Supplied text —
########################################

ACBRO Team Inc (CB Radio)

Australian Association Of Citizens

And Band Radio Operators Inc 1980

What’s In A Word?
ACBRO Home Page

(December 2004)

What’s In A Word?

When a piece of legalization is created for one specific purpose or situation, it can sometimes have a “flow on” effect or an indirect effect on another specific situation or set of circumstances. It may not be intentional but as a result of the way legalization is worded, invariably this anomaly is prone to occur.

A good example of this is the situation that exists in South Australia. For many years, the mobile carriers have enjoyed the luxury of not requiring local council planning approval to erect their towers upon which to mount their mobile relay stations. This has been as a result of Commonwealth legalisation exempting them from having to do so. The Commonwealth has now sought to pass legalisation that now requires any individual or company to seek local council approval to erect any type of tower/mast including any attachment or device on top of that tower/mast, above a height of 7.5 meters. They have handed over the issue of tower heights to the State and in turn the Local Council who will enforce the legalisation. This now forces the mobile carriers to seek approval if they intend to erect a tower, above 7.5 Meters.

Unfortunately, this also applies to Amateurs, Scanner, Short-wave Listeners and CB Radio enthusiasts who have or want to erect towers above 7.5 Meters. For many years Radio enthusiasts have been able to erect a tower or mast including the antenna, up to 10 Meters without requiring council approval. The legalisation was not aimed at Radio Enthusiasts but at the mobile carriers in a bid to force tighter controls on what they can and can't do due to the amount of objections received from suburban residents objecting to the erecting of mobile towers in their neighborhood. As a result and perhaps with no intention intended the legalisation encompasses and affects Radio Enthusiasts, you the CBer, as a result of the way the legalisation has been worded.

########################################

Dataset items
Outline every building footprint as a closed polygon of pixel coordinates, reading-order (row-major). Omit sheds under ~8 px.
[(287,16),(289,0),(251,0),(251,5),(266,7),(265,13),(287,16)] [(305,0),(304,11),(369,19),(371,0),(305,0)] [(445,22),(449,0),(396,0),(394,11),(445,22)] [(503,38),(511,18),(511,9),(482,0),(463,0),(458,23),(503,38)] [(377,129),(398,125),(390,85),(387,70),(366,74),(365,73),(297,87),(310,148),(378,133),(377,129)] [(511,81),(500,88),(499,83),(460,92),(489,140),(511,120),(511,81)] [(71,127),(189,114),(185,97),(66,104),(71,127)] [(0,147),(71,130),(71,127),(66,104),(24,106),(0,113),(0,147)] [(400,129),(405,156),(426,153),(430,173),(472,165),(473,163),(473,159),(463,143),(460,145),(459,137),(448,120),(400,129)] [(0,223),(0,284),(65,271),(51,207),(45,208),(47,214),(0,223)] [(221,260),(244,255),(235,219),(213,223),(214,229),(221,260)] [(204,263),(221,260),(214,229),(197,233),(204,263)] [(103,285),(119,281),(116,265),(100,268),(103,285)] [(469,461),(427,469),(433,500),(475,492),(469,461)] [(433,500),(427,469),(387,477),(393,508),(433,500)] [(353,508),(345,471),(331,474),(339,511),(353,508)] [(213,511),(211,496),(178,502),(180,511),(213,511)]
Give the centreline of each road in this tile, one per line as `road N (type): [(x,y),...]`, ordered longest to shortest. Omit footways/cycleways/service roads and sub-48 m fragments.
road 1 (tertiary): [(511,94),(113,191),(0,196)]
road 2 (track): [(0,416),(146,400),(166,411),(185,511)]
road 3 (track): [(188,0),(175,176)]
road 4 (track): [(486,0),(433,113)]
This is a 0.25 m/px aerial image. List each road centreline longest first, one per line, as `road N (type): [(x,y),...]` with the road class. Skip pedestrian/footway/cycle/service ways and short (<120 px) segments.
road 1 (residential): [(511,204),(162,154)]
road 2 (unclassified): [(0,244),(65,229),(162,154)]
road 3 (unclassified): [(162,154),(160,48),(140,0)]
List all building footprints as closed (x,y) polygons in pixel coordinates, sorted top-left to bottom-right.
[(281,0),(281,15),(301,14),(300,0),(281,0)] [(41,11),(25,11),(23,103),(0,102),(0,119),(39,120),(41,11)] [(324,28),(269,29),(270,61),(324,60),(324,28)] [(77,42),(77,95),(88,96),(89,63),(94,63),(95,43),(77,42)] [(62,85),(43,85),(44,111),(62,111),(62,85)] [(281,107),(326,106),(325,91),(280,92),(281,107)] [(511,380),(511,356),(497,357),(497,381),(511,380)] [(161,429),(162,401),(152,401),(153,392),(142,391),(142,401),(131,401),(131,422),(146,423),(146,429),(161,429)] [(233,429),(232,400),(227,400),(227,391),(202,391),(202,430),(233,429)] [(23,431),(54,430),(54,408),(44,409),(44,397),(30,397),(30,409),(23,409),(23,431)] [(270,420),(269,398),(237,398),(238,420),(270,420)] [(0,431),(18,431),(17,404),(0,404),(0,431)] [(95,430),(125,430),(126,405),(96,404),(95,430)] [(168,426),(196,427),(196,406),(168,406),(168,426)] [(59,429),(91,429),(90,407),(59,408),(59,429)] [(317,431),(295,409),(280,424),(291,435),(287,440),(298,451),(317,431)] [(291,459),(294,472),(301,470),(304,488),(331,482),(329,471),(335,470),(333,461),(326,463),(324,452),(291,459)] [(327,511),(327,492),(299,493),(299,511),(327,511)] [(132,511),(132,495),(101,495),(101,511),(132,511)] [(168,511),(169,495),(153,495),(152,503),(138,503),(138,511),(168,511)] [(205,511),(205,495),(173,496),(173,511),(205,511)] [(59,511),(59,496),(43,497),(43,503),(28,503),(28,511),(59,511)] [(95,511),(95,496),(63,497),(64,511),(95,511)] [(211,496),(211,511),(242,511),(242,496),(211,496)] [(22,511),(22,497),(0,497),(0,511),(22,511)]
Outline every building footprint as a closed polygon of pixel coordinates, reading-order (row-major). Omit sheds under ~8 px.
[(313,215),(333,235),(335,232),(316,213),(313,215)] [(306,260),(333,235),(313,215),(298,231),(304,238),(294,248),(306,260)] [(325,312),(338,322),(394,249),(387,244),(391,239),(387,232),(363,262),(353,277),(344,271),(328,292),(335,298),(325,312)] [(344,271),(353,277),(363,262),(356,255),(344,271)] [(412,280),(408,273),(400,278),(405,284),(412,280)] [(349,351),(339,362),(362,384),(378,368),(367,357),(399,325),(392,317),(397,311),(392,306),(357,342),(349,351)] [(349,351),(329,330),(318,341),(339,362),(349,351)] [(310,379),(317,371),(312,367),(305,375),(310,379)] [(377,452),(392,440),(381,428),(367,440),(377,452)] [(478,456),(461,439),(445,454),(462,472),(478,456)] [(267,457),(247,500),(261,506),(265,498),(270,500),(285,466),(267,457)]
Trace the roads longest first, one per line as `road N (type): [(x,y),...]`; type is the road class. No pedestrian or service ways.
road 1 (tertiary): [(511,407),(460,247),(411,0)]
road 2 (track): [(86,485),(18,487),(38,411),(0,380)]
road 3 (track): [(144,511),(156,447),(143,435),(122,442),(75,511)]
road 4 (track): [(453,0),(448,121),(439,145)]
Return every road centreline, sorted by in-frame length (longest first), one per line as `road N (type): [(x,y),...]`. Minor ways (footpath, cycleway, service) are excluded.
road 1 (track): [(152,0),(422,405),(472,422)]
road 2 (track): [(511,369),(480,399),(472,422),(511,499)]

########################################

Given exercise 1 — In the CB radio article, above what height must a tower or mast now have local council approval?
Given exercise 2 — Reproduce the records word for word, from the line with "Return every road" up to and including the last line of the records.

Final result 1 — Above 7.5 meters.

Final result 2 —
Return every road centreline, sorted by in-frame length (longest first), one per line as `road N (type): [(x,y),...]`. Minor ways (footpath, cycleway, service) are excluded.
road 1 (track): [(152,0),(422,405),(472,422)]
road 2 (track): [(511,369),(480,399),(472,422),(511,499)]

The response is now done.